Work task: In the data that follows, find the line with "roll_deg: +2.2"; transcribe it, every later line up to the one with "focal_mm: 6.76", and that line as well, exactly and with no others.

(Entries supplied begins)

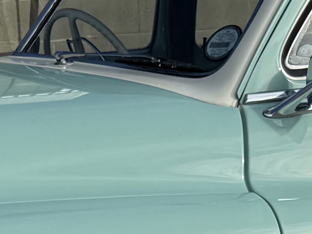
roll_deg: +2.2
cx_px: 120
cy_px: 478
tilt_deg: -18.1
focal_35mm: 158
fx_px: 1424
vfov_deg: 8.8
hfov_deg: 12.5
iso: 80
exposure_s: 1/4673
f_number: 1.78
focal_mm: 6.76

(Entries supplied ends)
(Entries supplied begins)

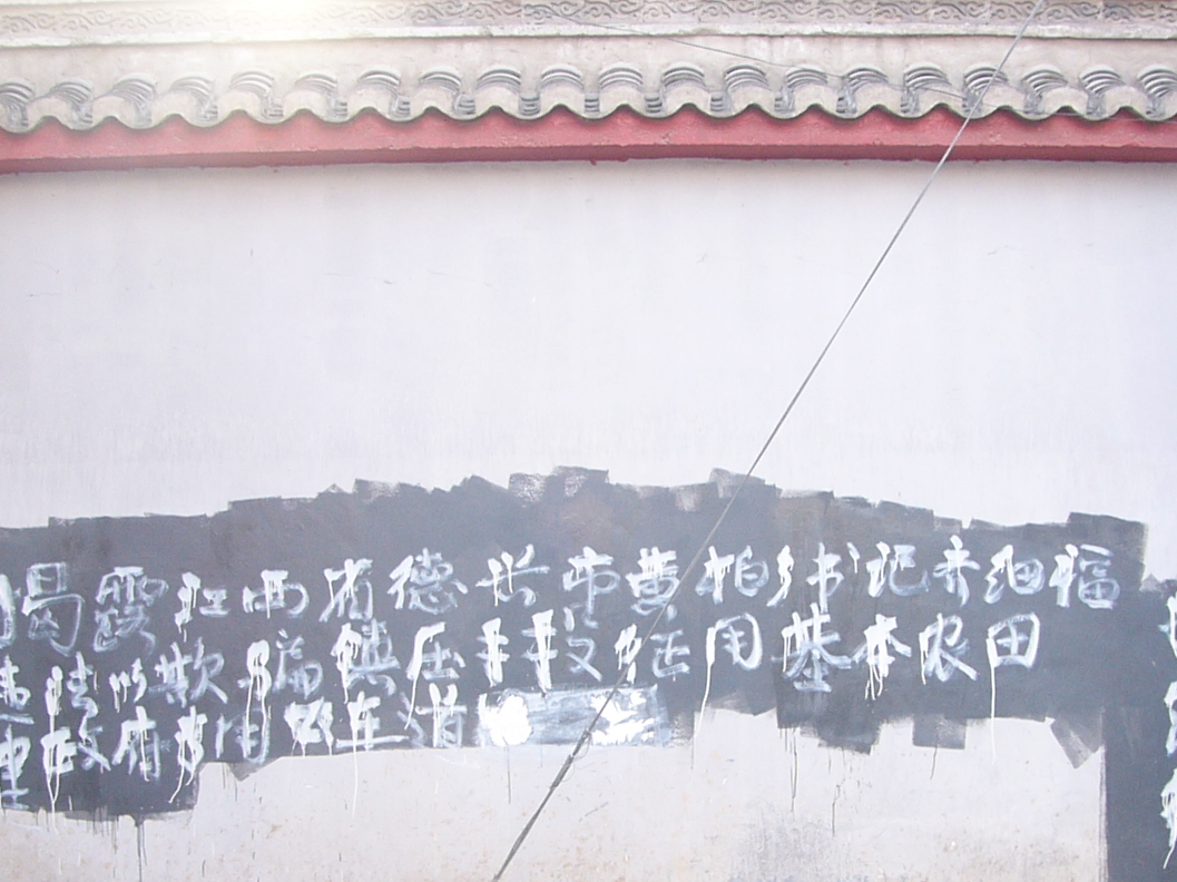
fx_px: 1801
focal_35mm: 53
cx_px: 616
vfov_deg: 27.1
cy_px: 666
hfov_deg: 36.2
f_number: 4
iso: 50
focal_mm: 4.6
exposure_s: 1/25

(Entries supplied ends)

Finished exercise:
roll_deg: +2.2
cx_px: 120
cy_px: 478
tilt_deg: -18.1
focal_35mm: 158
fx_px: 1424
vfov_deg: 8.8
hfov_deg: 12.5
iso: 80
exposure_s: 1/4673
f_number: 1.78
focal_mm: 6.76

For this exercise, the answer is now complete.